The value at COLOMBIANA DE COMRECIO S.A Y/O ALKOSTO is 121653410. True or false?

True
--
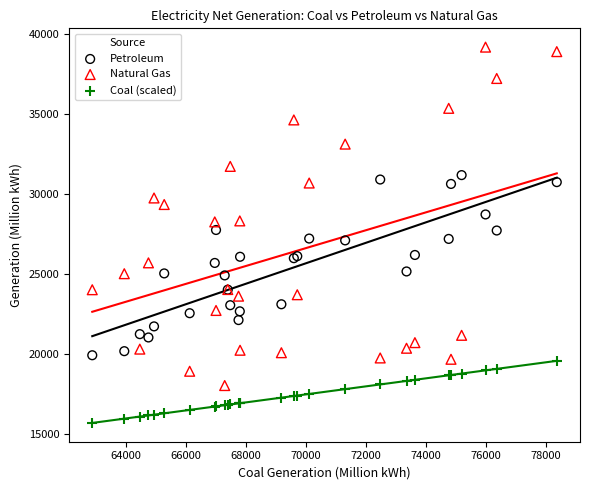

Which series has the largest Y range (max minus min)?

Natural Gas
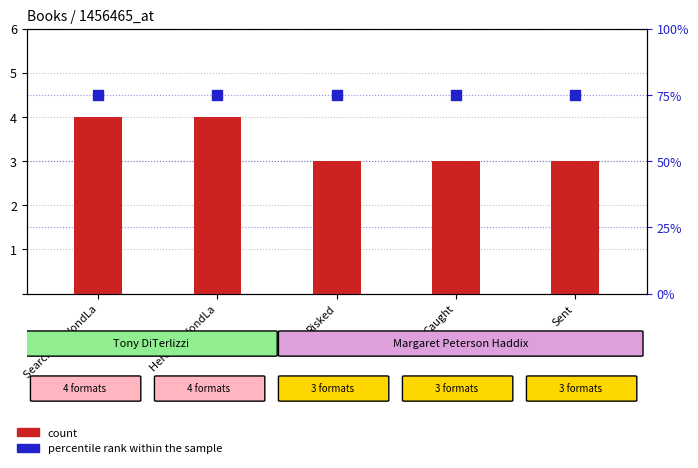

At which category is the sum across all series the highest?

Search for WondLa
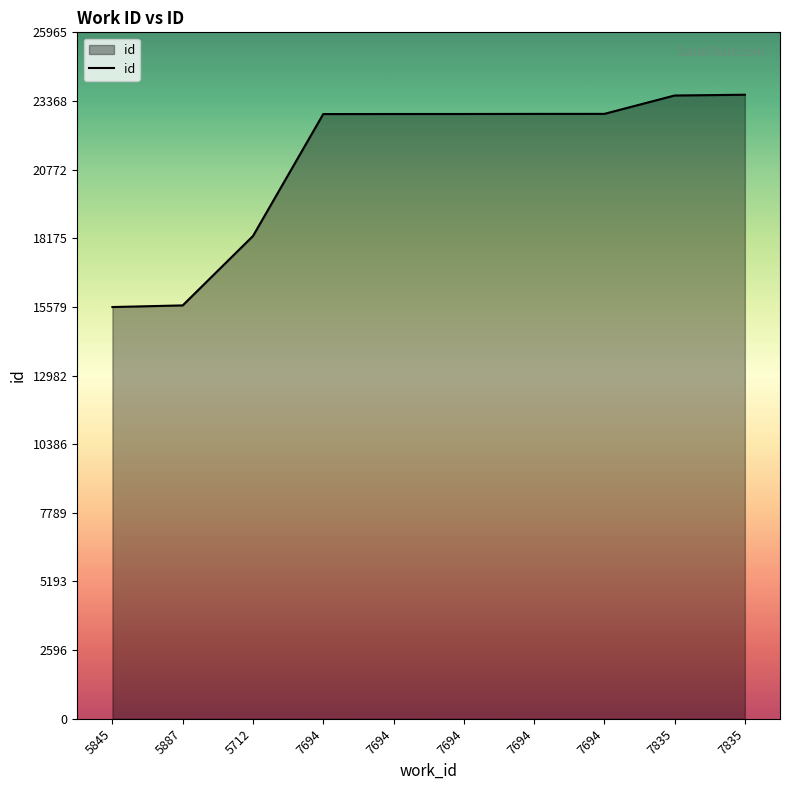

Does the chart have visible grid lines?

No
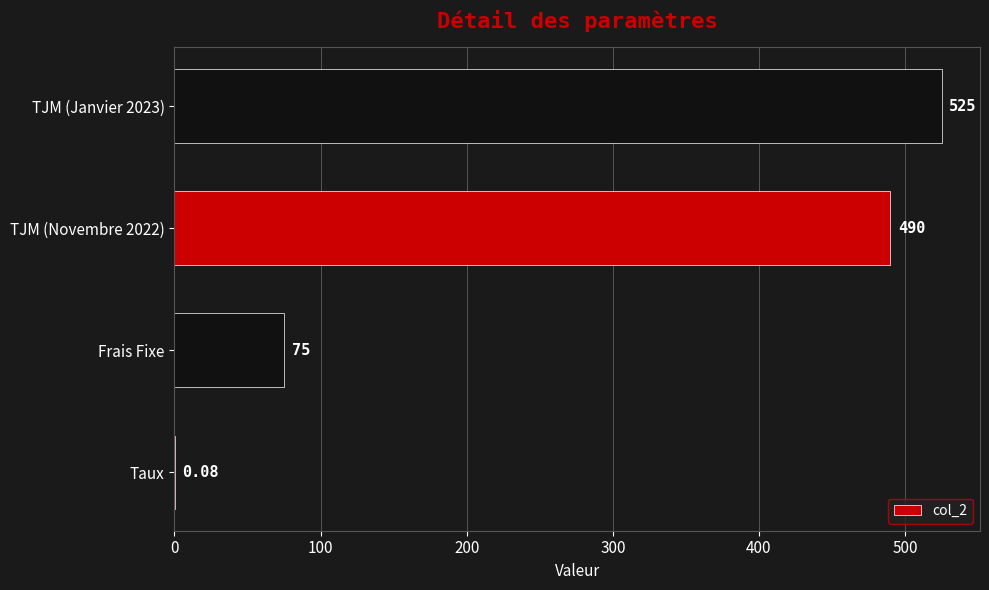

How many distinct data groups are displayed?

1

▸ **TRY IT**
Count how many lines in the rows above contain the word "series", and reply with that number alone.

▸ **RESPONSE FOR THIS EXERCISE**
2